Abstract

North of the Winooski River, Vermont, the Oak Hill succession occupies the region between the eastern margin of the Champlain Lowland and the western foot of the Green Mountains. The lithologic units are traceable into southern Quebec, and some are traceable southward into west-central Vermont. Lower and middle Cambrian ages have been assigned to all units. The strata below the Gilman quartzite are tentatively correlated with the Mendon series in the Rutland-Brandon region. All units above the Gilman have stratigraphic equivalents in the adjoining Rosenberg succession.

The earliest recorded differential downwarping of the local geosynclinal area immediately preceded the beginning of deposition of the Pinnacle sediments. The distribution of the shaly, sandy, and conglomeratic facies of the Pinnacle and West Sutton formations indicate a western source for the sediments and also that the sea was encroaching westward.

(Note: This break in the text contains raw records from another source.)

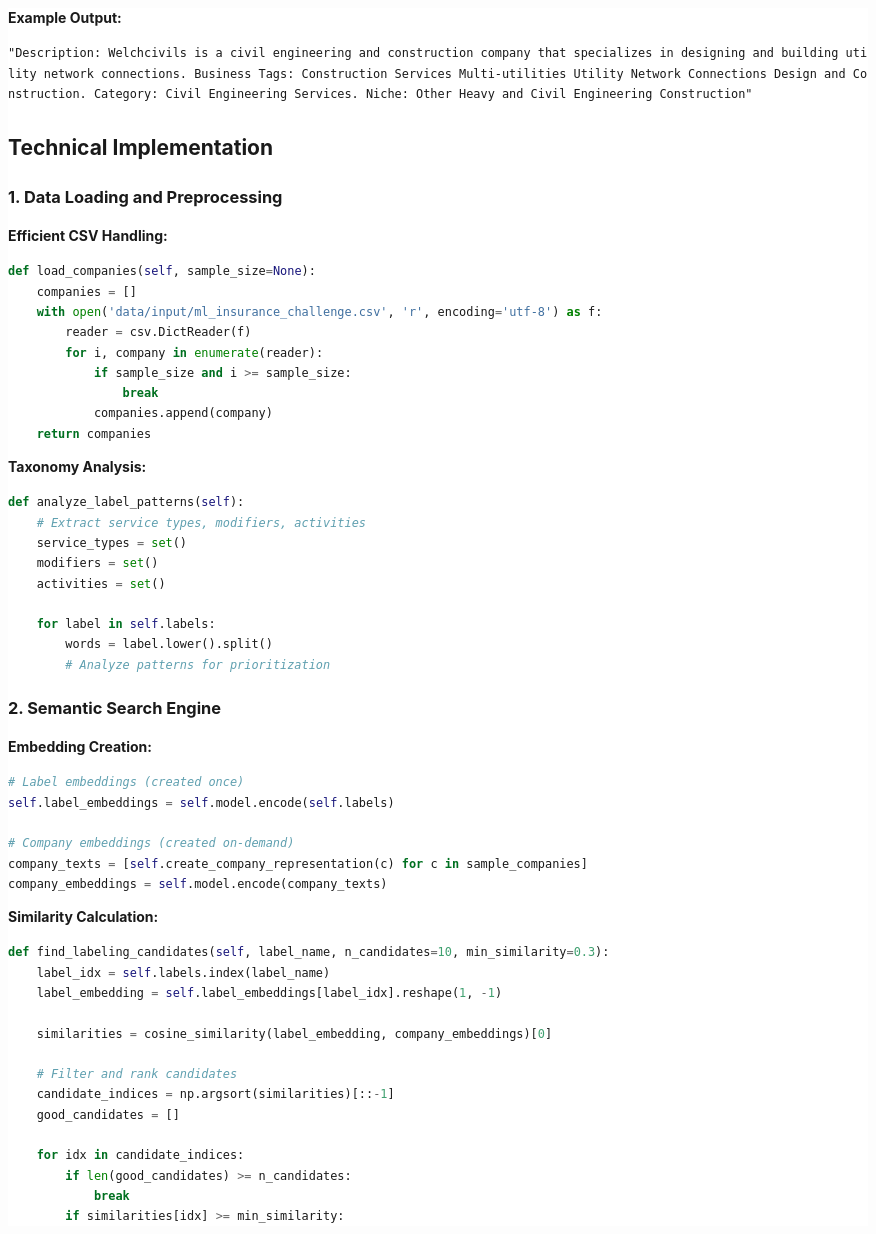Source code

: **Example Output:**
```
"Description: Welchcivils is a civil engineering and construction company that specializes in designing and building utility network connections. Business Tags: Construction Services Multi-utilities Utility Network Connections Design and Construction. Category: Civil Engineering Services. Niche: Other Heavy and Civil Engineering Construction"
```

## Technical Implementation

### 1. Data Loading and Preprocessing

**Efficient CSV Handling:**
```python
def load_companies(self, sample_size=None):
    companies = []
    with open('data/input/ml_insurance_challenge.csv', 'r', encoding='utf-8') as f:
        reader = csv.DictReader(f)
        for i, company in enumerate(reader):
            if sample_size and i >= sample_size:
                break
            companies.append(company)
    return companies
```

**Taxonomy Analysis:**
```python
def analyze_label_patterns(self):
    # Extract service types, modifiers, activities
    service_types = set()
    modifiers = set() 
    activities = set()
    
    for label in self.labels:
        words = label.lower().split()
        # Analyze patterns for prioritization
```

### 2. Semantic Search Engine

**Embedding Creation:**
```python
# Label embeddings (created once)
self.label_embeddings = self.model.encode(self.labels)

# Company embeddings (created on-demand)
company_texts = [self.create_company_representation(c) for c in sample_companies]
company_embeddings = self.model.encode(company_texts)
```

**Similarity Calculation:**
```python
def find_labeling_candidates(self, label_name, n_candidates=10, min_similarity=0.3):
    label_idx = self.labels.index(label_name)
    label_embedding = self.label_embeddings[label_idx].reshape(1, -1)
    
    similarities = cosine_similarity(label_embedding, company_embeddings)[0]
    
    # Filter and rank candidates
    candidate_indices = np.argsort(similarities)[::-1]
    good_candidates = []
    
    for idx in candidate_indices:
        if len(good_candidates) >= n_candidates:
            break
        if similarities[idx] >= min_similarity:
```
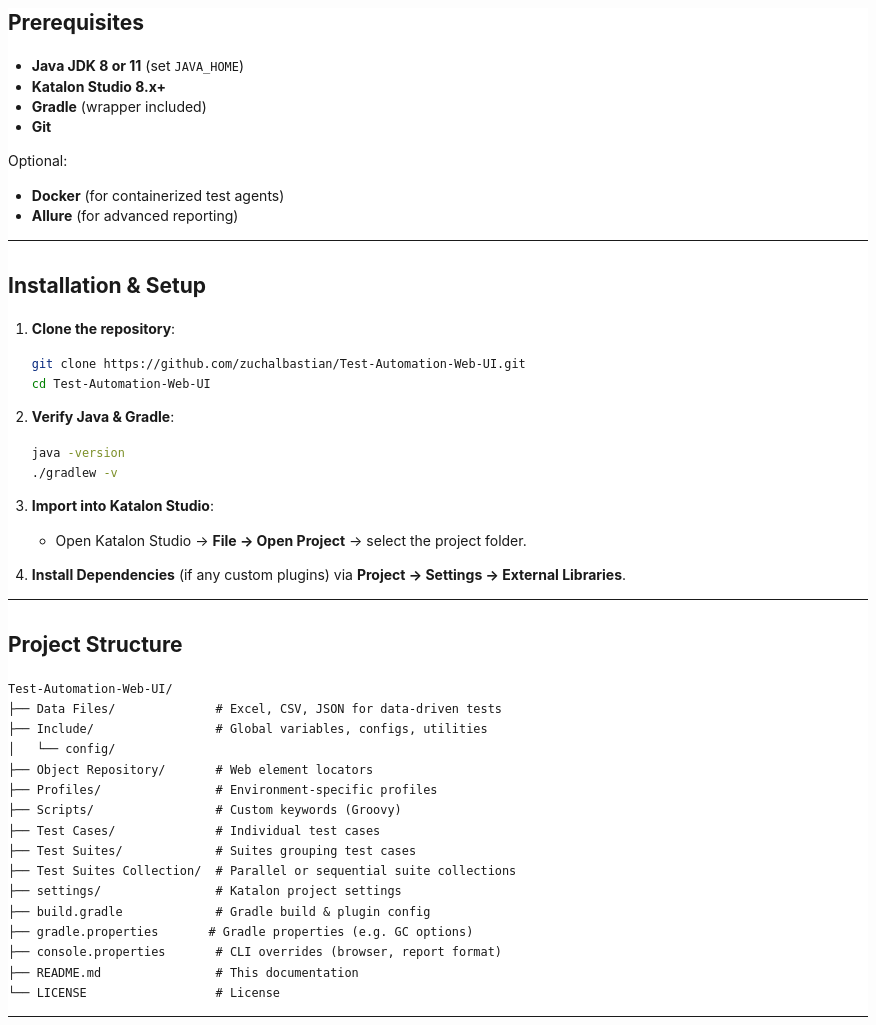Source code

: 
## Prerequisites

* **Java JDK 8 or 11** (set `JAVA_HOME`)
* **Katalon Studio 8.x+**
* **Gradle** (wrapper included)
* **Git**

Optional:

* **Docker** (for containerized test agents)
* **Allure** (for advanced reporting)

---

## Installation & Setup

1. **Clone the repository**:

   ```bash
   git clone https://github.com/zuchalbastian/Test-Automation-Web-UI.git
   cd Test-Automation-Web-UI
   ```
2. **Verify Java & Gradle**:

   ```bash
   java -version
   ./gradlew -v
   ```
3. **Import into Katalon Studio**:

   * Open Katalon Studio → **File → Open Project** → select the project folder.
4. **Install Dependencies** (if any custom plugins) via **Project → Settings → External Libraries**.

---

## Project Structure

```plaintext
Test-Automation-Web-UI/
├── Data Files/              # Excel, CSV, JSON for data-driven tests
├── Include/                 # Global variables, configs, utilities
│   └── config/
├── Object Repository/       # Web element locators
├── Profiles/                # Environment-specific profiles
├── Scripts/                 # Custom keywords (Groovy)
├── Test Cases/              # Individual test cases
├── Test Suites/             # Suites grouping test cases
├── Test Suites Collection/  # Parallel or sequential suite collections
├── settings/                # Katalon project settings
├── build.gradle             # Gradle build & plugin config
├── gradle.properties       # Gradle properties (e.g. GC options)
├── console.properties       # CLI overrides (browser, report format)
├── README.md                # This documentation
└── LICENSE                  # License
```

---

The Gilman quartzite marks the first occurrence of reworked sands; reworked sediments formed practically all of the elastics sediments thereafter.

A prominent anticlinorium occupies much of the southern part of the area. Northward it fades into a westward-dipping homocline. The western margin of the succession is formed in most places by a series of thrust faults, which may be continuous. The Oak Hill thrust, considered the western boundary of the succession in southern Quebec, has not been recognized in Vermont. The strata were strongly folded before thrusting; the thrusts are subsequent shear thrusts. Several klippen, related genetically to the thrusts, form prominent hills west of the western margin of the succession.